For a long time after the Northern War the deposit lay dormant, but after Catherine II ascended the throne marble extraction resumed. The elegant Ruskeala marble with fine veins was used for the construction and cladding of the majestic churches and palaces of Saint Petersburg: St. Isaac's Cathedral, the Marble Palace, and the Mikhailovsky Castle. Ruskeala marble was also used to decorate monuments and interior finishes: the “Belogorsky” and “Zelenogorsky” varieties were used when laying the famous mosaic floor in the Kazan Cathedral. Ruskeala marble was also made into decorative and applied art items: vases, candlesticks, pedestals and tabletops.

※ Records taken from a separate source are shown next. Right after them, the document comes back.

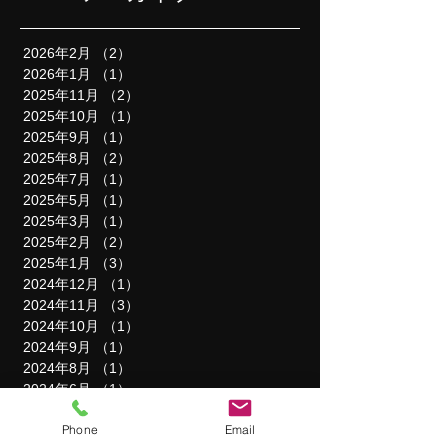
2026年2月
（2）
2件の記事
2026年1月
（1）
1件の記事
2025年11月
（2）
2件の記事
2025年10月
（1）
1件の記事
2025年9月
（1）
1件の記事
2025年8月
（2）
2件の記事
2025年7月
（1）
1件の記事
2025年5月
（1）
1件の記事
2025年3月
（1）
1件の記事
2025年2月
（2）
2件の記事
2025年1月
（3）
3件の記事
2024年12月
（1）
1件の記事
2024年11月
（3）
3件の記事
2024年10月
（1）
1件の記事
2024年9月
（1）
1件の記事
2024年8月
（1）
1件の記事
2024年6月
（1）
1件の記事
2024年5月
（1）
1件の記事
Phone
Email
2024年4月
（1）
1件の記事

St. Isaac's Cathedral in Saint Petersburg

St. Isaac's Cathedral in Saint Petersburg

The mosaic floor of the Kazan Cathedral with a "3D effect"

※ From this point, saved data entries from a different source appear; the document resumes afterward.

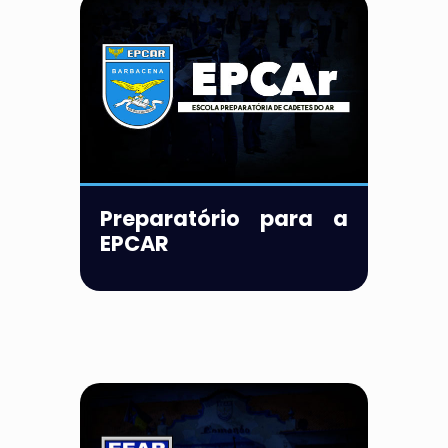
Preparatório para a
EPCAR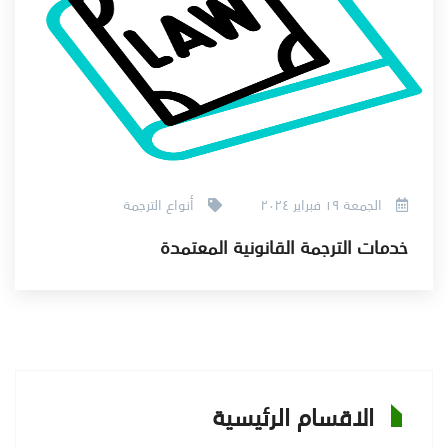
الجمعة ١٩ فبراير ٢٠٢٤
أنواع الترجمة
خدمات الترجمة القانونية المعتمدة
الاقسام الرئيسية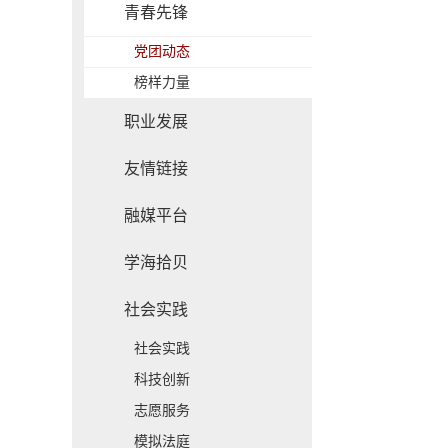
青春先锋
党团动态
榜样力量
职业发展
友情链接
融媒平台
学海拾贝
社会实践
社会实践
科技创新
志愿服务
模拟法庭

The mosaic floor of the Kazan Cathedral with a "3D effect"

In the 1820s the Ruskeala deposit shifted to the production of building lime. In the 1890s, in addition to lime production, the plant produced decorative chippings, gravel and facing blocks. Old extraction methods using quarries, mines and adits were replaced by drilling-and-blasting techniques, which in the 1960s led to the formation of the Ruskeala Sinkhole. The adit roof collapsed and transformed the system of underground galleries into flooded and frozen grottos and caves with their own microclimate.

Ruskeala Sinkhole: view from below

Ruskeala Sinkhole: view from below

The marble lake, whose sheer banks seem cut with a knife, formed due to the flooding of the quarry by groundwater. According to the main version, the quarry was flooded by the Finns during the 1939 war. Groundwater slowly rose and over time formed a lake that warms to a comfortable temperature in summer. Park visitors swim, boat and dive underwater.

Source: LiveJournal

Source: LiveJournal

The Italian Quarry — the last quarry for cutting and extracting marble blocks, established in the 1970s. It got its name thanks to imported Italian wire-sawing machines. Marble quarried in the Italian Quarry was used to decorate the VDNKh pavilion in Moscow, to clad St. Petersburg metro stations "Primorskaya" and "Ladozhskaya", and the Brest Fortress memorial. In the mid-2000s extraction stopped and the site transformed into an amazing techno-natural tourist attraction.